You met with your drug counselor for the first time and he told you your official release date. May 14. It is now the fifth of April. He said he was proud of you, which was odd since you’d only met with him once. Still, it was nice to hear. You asked when you would have to appear before the parole board. He said, “This is a kind of parole hearing right now. You’ve done everything right. Good job, Ricky.”
You come back into the cell and tell Donald that things went great with the counselor. Donald is sitting on the floor, shuffling the cards. “Where’s Rainbow Six?”

“Where’s what?”

“My new Clancy book, idiot. Where the fuck is it?”

“I haven’t seen it.”

Donald holds up the deck of cards with one hand, presses them between his thumb and index finger so that the cards go flying. There’s something in his mouth. He looks up at you while the cards fly. He spits hard across the room, hitting you, perfectly, on the mouth. He says, “Don’t think you’re better than anyone else in here! You fucking drug addict. If you get out you’ll be back on drugs in no time. Then you’ll be dead.”
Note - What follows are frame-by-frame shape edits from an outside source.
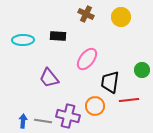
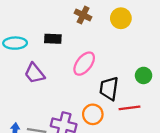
purple trapezoid: (49, 78) -> (34, 73), moved

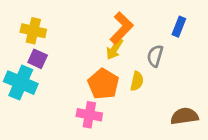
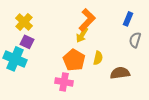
yellow cross: (33, 31) -> (24, 22), turned 30
gray semicircle: (155, 56) -> (135, 40), moved
brown semicircle: (184, 116) -> (120, 73), moved

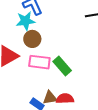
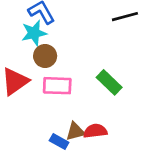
green rectangle: (62, 66) -> (109, 82), moved

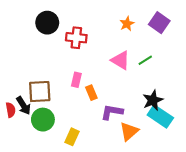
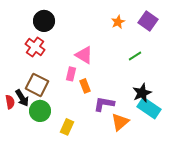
red cross: (76, 38) -> (35, 47), moved, turned 30
pink triangle: (120, 60) -> (84, 55), moved
brown square: (40, 92) -> (37, 85), turned 30

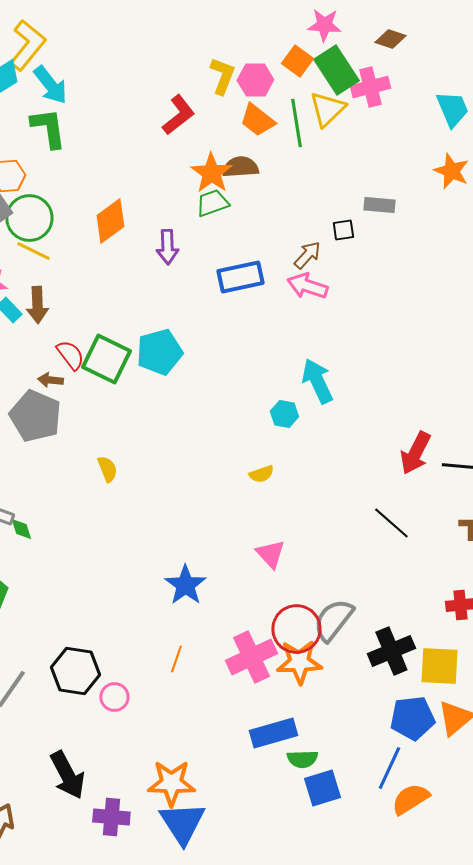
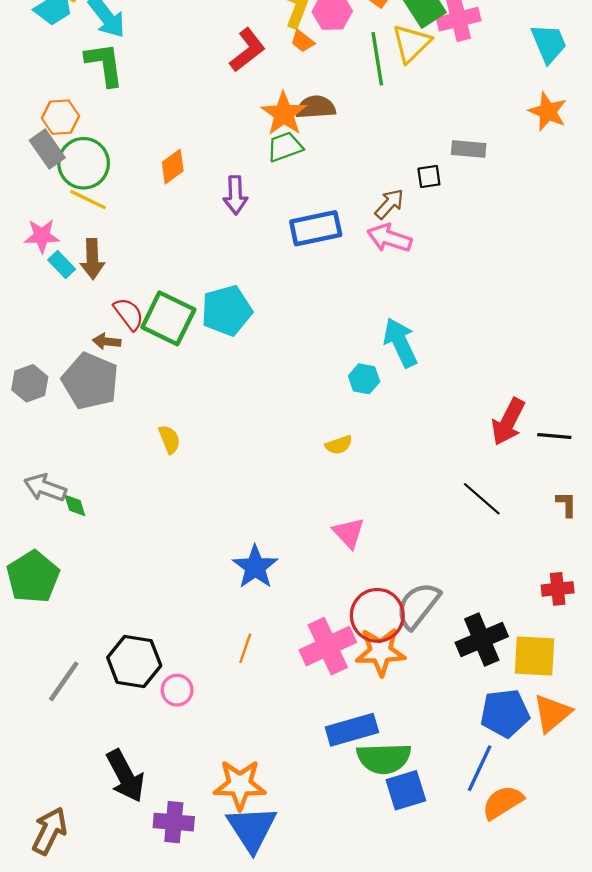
orange trapezoid: (257, 120) -> (302, 41), moved, size x0.6
orange diamond: (110, 221) -> (173, 167), size x0.7
green semicircle: (302, 759) -> (384, 758), size x1.6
You stand with his spit running down your chin. You want to say something but the spit clings. You don’t wipe it away. Just stare at the wall with your mouth closed tight. You think about the Korean War. Think about President Harry S. Truman or picture old Douglas MacArthur standing on the grassy banks of the Nakdong River, polishing his sunglasses with a handkerchief.
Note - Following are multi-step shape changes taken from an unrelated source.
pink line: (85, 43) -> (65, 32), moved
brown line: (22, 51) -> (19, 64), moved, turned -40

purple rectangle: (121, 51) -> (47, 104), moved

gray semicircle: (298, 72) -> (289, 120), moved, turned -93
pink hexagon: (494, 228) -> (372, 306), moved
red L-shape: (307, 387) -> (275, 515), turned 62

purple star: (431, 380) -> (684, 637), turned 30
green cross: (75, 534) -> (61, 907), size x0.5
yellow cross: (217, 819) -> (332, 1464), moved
Wait for Donald to look away and then use your shirtsleeve to wipe away the spit. You go and put your mouth under the spigot. You wonder how much tobacco it must have taken General MacArthur to fill his gigantic pipe. Think about your counselor. Think: Good job, Ricky. Good job.

Nanny is your mother, or she might as well be. There has never been anyone else, at least not that you can remember. You remember a day years ago, before the pills, right after you moved home from college. You were in the living room with Nanny. The dogs, Ashley and Lyle, were asleep under the coffee table, their noses at Nanny’s feet. She sat her Dr Pepper down on the china saucer she used for a coaster. You loved the sound it made after each drink, when she returned the can to the saucer, the warbled ping of aluminum to china. “You know, honey, to me Dr Pepper tastes like vanilla extract. And you know what else? I think you have always been this way. You have always been like you are now, even as a little boy. A criminal mind, some people call it, but I think you could be a minister. Your great-grandfather was insane. He used to choke rabbits to death in the shed. He enjoyed it. You remind me of him.” You were flattered, even though it was clearly one of her less coherent days and you weren’t entirely sure what she meant. She kept calling you Larry, who was maybe an old friend of hers. She’d go through a short list of names—her grandfather, distant cousins—before she called you by the right one. It made you proud to know you reminded her of a dangerous person. You only wished you were the sort of person who could choke a bunny. You wonder if Nanny somehow knew this was coming.